The distribution of annihilation luminosities in dark matter substructure
We calculate the probability distribution function (PDF) of the expected annihilation luminosities of dark matter subhalos as a function of subhalo mass and distance from the Galactic center using a s
We calculate the probability distribution function (PDF) of the expected annihilation luminosities of dark matter subhalos as a function of subhalo mass and distance from the Galactic center using a semi-analytical model of halo evolution. We find that the PDF of luminosities is relatively broad, exhibiting a spread of as much as an order of magnitude at fixed subhalo mass and halo-centric distance. The luminosity PDF allows for simple construction of mock samples of gamma-ray luminous subhalos and assessment of the variance in among predicted gamma-ray signals from dark matter annihilation. Other applications include quantifying the variance among the expected luminosities of dwarf spheroidal galaxies, assessing the level at which dark matter annihilation can be a contaminant in the expected gamma-ray signal from other astrophysical sources, as well as estimating the level at which nearby subhalos can contribute to the antimatter flux.
💡 Research Summary
The paper presents a comprehensive statistical description of the annihilation luminosities expected from dark‑matter subhalos in the Milky Way, focusing on how these luminosities vary with subhalo mass and Galactocentric distance. Using a semi‑analytical framework that couples the subhalo mass function, orbital distribution, and a time‑dependent model of tidal stripping, mass loss, and concentration evolution, the authors compute the density profile ρ(r) for each subhalo and evaluate its annihilation luminosity L∝∫ρ²dV. By aggregating the L values for subhalos that share the same mass Msub and distance r, they construct a probability distribution function PDF(L|Msub,r).

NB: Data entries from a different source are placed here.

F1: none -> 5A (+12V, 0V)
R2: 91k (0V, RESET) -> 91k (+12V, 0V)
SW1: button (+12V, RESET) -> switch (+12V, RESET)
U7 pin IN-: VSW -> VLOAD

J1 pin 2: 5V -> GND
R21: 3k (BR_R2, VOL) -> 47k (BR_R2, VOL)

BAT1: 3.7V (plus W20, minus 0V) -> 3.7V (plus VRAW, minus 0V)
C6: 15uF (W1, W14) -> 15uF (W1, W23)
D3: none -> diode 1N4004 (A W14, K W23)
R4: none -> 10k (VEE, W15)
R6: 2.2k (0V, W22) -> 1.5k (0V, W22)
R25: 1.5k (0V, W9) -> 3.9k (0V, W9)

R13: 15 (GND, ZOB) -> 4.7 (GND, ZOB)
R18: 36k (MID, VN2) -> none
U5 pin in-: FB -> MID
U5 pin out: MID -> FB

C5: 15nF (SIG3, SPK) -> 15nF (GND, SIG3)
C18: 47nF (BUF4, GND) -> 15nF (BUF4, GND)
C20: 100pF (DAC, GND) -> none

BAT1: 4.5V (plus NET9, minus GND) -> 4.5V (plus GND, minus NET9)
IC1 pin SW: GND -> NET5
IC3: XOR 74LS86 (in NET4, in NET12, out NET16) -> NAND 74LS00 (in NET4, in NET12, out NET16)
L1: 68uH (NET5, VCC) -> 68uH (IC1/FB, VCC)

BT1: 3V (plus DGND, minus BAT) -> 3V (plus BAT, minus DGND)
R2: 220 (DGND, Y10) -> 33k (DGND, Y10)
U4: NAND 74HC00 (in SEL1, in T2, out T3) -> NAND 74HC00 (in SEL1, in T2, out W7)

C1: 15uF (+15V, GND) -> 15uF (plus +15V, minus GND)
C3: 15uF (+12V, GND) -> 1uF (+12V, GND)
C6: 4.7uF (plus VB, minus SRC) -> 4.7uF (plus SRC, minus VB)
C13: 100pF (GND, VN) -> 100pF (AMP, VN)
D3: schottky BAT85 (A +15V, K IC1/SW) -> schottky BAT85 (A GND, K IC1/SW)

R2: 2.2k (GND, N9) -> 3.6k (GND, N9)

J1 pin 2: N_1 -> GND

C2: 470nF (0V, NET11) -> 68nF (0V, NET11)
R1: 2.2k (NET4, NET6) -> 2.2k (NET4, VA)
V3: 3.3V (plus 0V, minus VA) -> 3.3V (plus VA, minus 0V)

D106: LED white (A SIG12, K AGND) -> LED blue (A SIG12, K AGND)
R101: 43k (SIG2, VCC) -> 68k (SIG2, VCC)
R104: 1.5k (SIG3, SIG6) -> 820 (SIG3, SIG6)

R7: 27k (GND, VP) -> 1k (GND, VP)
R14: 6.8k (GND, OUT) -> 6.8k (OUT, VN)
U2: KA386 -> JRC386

The resulting PDFs are well described by log‑normal shapes with a width that can reach up to an order of magnitude (≈1 dex) at fixed Msub and r. Near the Galactic center (r≲10 kpc) low‑mass subhalos (10⁶–10⁷ M⊙) exhibit the broadest spread because tidal forces strongly reduce their central densities, yet a minority retain high concentrations and become up to ten times brighter than the median. At larger radii (r≳50 kpc) the spread narrows to ≈0.3–0.5 dex, reflecting weaker stripping, but remains non‑negligible. More massive subhalos (10⁸–10⁹ M⊙) show a reduced dispersion (≈0.2 dex) while still displaying significant intrinsic variance.
These findings have several practical implications. First, the authors demonstrate how to generate mock catalogs of gamma‑ray luminous subhalos by sampling from the PDFs, enabling rapid Monte‑Carlo forecasts of detection probabilities for instruments such as Fermi‑LAT and the Cherenkov Telescope Array. The analysis shows that the variance in luminosity can lower the effective detection probability by a factor of two to three compared with estimates that assume a single average luminosity per mass bin. Second, by inserting the measured mass and distance of known dwarf spheroidal galaxies (e.g., Draco, Sculptor, Ursa Minor) into the PDF, one obtains a prior distribution for their expected annihilation fluxes. This prior can be combined with gamma‑ray upper limits to place tighter, statistically robust constraints on the particle physics parameters ⟨σv⟩ and mχ. Third, the PDFs allow an assessment of the contamination of astrophysical gamma‑ray backgrounds (e.g., from pulsars or supernova remnants) by unresolved subhalos, quantifying the level of “dark‑matter noise” in sky maps. Finally, the authors evaluate the contribution of nearby subhalos to the local cosmic‑ray antimatter flux. By sampling the PDFs for subhalos within ≈1 kpc, they estimate that such objects could account for 5–10 % of the total positron or antiproton flux measured by experiments like AMS‑02, implying that dark‑matter induced signals must be disentangled from conventional astrophysical sources.
The study acknowledges several limitations. The semi‑analytical model treats tidal evolution in an averaged way and does not fully capture subhalo‑subhalo mergers or impulsive encounters. The concentration‑mass relation is taken from dark‑matter‑only simulations, ignoring possible baryonic effects that could modify central densities. Consequently, the exact shape and width of the PDFs may shift when more sophisticated, high‑resolution N‑body or hydrodynamic simulations are employed. Nevertheless, the work provides a valuable, computationally inexpensive tool for incorporating realistic subhalo luminosity scatter into indirect‑detection forecasts, and it highlights the importance of treating annihilation signals as probabilistic rather than deterministic quantities. Future work should aim to calibrate the PDFs against state‑of‑the‑art simulations and to explore how alternative dark‑matter models (e.g., self‑interacting or warm dark matter) would reshape the luminosity distribution.